“If there is no struggle, there is no progress.” Frederick Douglass
Frederick Douglass knew more than a thing or two about struggle. He was raised as a slave, he taught himself to read and writer, and after many hardships, made his way up North. After many hardships, he ultimately became a free man, then spent much of his life as an ardent abolitionist who struggled to destroy slavery “root and branch.”
Struggle defined Douglass’s life — it made him who he became. Our struggles may not compare with his, but even so, the same can be true for us. The struggles we face in our writing life help shape who we are and what we do. And often that’s a good thing:
Our struggles give us golden opportunities to get our of our comfort zones. Without knotty problems to solve on the page or fighting to find an agent or publisher for our work, it’s easy to get complacent or to let discouragement knock us flat. Sometimes, it’s in the act of struggling that we realize what our work means to us.

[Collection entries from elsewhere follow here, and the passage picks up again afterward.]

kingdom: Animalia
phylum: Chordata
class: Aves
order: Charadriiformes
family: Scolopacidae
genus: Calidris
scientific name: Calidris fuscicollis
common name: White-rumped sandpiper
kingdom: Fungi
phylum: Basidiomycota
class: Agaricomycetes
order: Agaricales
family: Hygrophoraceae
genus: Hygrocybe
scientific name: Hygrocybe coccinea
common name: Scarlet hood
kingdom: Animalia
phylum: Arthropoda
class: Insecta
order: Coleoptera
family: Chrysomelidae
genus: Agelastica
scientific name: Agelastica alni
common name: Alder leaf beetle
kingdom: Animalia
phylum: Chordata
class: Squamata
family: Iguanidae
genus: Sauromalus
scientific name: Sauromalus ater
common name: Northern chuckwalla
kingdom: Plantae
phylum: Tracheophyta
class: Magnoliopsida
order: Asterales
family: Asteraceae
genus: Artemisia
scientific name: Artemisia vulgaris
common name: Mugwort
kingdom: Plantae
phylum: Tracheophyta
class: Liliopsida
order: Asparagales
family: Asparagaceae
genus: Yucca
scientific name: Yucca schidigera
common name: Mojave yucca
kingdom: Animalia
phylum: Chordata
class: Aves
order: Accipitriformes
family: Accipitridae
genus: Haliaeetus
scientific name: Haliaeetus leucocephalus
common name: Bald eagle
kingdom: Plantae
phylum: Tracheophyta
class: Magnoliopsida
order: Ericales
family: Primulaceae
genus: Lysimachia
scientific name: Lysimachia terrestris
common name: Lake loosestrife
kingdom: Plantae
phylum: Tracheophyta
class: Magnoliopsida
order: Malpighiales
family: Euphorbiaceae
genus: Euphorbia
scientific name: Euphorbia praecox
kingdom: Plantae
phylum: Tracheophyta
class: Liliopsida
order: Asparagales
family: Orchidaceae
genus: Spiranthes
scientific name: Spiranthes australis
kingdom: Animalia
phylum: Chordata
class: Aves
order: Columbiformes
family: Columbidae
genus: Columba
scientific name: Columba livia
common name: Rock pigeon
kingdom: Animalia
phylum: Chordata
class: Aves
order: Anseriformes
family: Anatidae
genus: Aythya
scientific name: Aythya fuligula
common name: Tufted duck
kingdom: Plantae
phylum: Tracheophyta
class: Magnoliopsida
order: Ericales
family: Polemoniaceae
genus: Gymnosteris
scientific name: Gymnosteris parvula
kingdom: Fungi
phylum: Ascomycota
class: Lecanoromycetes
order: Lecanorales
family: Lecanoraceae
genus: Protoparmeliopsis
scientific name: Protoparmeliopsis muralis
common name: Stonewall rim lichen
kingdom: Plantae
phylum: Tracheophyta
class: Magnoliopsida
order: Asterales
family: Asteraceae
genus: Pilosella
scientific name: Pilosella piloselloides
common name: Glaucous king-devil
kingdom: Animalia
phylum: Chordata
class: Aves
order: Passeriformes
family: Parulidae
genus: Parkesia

Our struggles teach us more than our successes. Success is fine and wonderful, but we don’t learn that much from it. We generally end up learning more from the setbacks we’ve endured. They teach us patience. They teach us perseverance. They reveal the path less followed, the one that leads to greater creativity.
Our struggles make us stronger. If they don’t deflate and defeat us, if we fight through them, then the obstacles we encounter give us grit and build our commitment muscles. When we defeat an obstacle instead of letting it defeat us, we deposit that “win” in our memory bank. It becomes part of who we are—and gives us heart the next time around.
Our struggles make us more compassionate. When we struggle to achieve something that matters to us, we come to understand more deeply the struggles that other writers and other wayfarers on the road of life encounter. This creates a bond that often proves strong and enduring. We begin to see the world through others’ eyes—always a gift for a writer.
So let’s remember that struggles create opportunities, and opportunities create momentum and progress. Struggles serve us as we all write on!